Dinner arrived soon enough. The audience for my ham included: my mother- and sister-in-law, both of whom eat like rabbits that can’t wait to get to the gym; my wife, who had the aforementioned nasty stomach bacteria; my five-year-old nephew, Westlund, and newborn niece, Mackensie (Note: These are not Jewish names); Elijah; my brother-in-law; and me. The ham came out of the oven. Expecting something magnificent, I unfolded the heavy-duty foil that we’d picked up from Walgreens at the eleventh hour. The ham looked slimy and unappealing, like something on a veterinarian’s autopsy table. I spent forty-five minutes trimming off just enough fat to make it edible. And then I tried to make red-eye gravy, which just tasted like smoky water. My sister-in-law added extra coffee, and then it tasted like smoky, watery coffee.
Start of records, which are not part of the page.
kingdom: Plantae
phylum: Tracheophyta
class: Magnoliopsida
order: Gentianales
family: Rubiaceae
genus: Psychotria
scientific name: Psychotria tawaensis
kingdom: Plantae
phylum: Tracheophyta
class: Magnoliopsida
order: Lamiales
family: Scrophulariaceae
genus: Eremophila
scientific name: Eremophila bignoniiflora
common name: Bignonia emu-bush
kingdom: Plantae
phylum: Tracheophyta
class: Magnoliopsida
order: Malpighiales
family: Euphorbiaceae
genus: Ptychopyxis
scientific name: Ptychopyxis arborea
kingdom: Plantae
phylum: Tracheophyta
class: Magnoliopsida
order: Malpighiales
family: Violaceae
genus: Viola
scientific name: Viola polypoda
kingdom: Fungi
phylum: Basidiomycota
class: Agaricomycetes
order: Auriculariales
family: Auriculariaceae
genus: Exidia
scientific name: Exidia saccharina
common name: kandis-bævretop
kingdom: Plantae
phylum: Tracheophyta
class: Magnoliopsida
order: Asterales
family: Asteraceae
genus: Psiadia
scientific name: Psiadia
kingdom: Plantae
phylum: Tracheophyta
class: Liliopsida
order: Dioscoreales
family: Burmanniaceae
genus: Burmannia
The ham was very, very, very, very, very salty. I might as well have rubbed a salt lick in bacon fat and set it on the table.

“This is delicious,” said my sister-in-law, as she ate other things.

Regina and I cook all the time, and often with great success. But the ham tasted vile. After dinner, we had thirty pounds of it left. We tried to pawn some of it off on my relatives.

“We don’t really eat stuff that’s already been cured,” Brett said. “So it would be wasted on us.”

There are moments when a man sees himself clearly. That was, for me, one of those moments. I felt my heart disintegrate.

It wouldn’t do for me to throw ninety percent of my prize ham into the trash, so I started carving off the bone. I carved and carved. My wrists ached worse than after my typical four-hour workday.

“I’m done,” I said.

My mother-in-law turned the ham over.

“You’ve still got half a ham to go,” she said.

Regina and I took almost all the ham home with us on the airplane. For two days, it sat in the refrigerator. Then we froze it. One morning, I said, “Let’s have ham and eggs.”

We got a serving of ham out of the freezer. The fat had coagulated into thick yellow globules. We looked at it, and looked at each other. And I threw the bag into the trash.

“Next year,” I said, “we’re making lasagne.”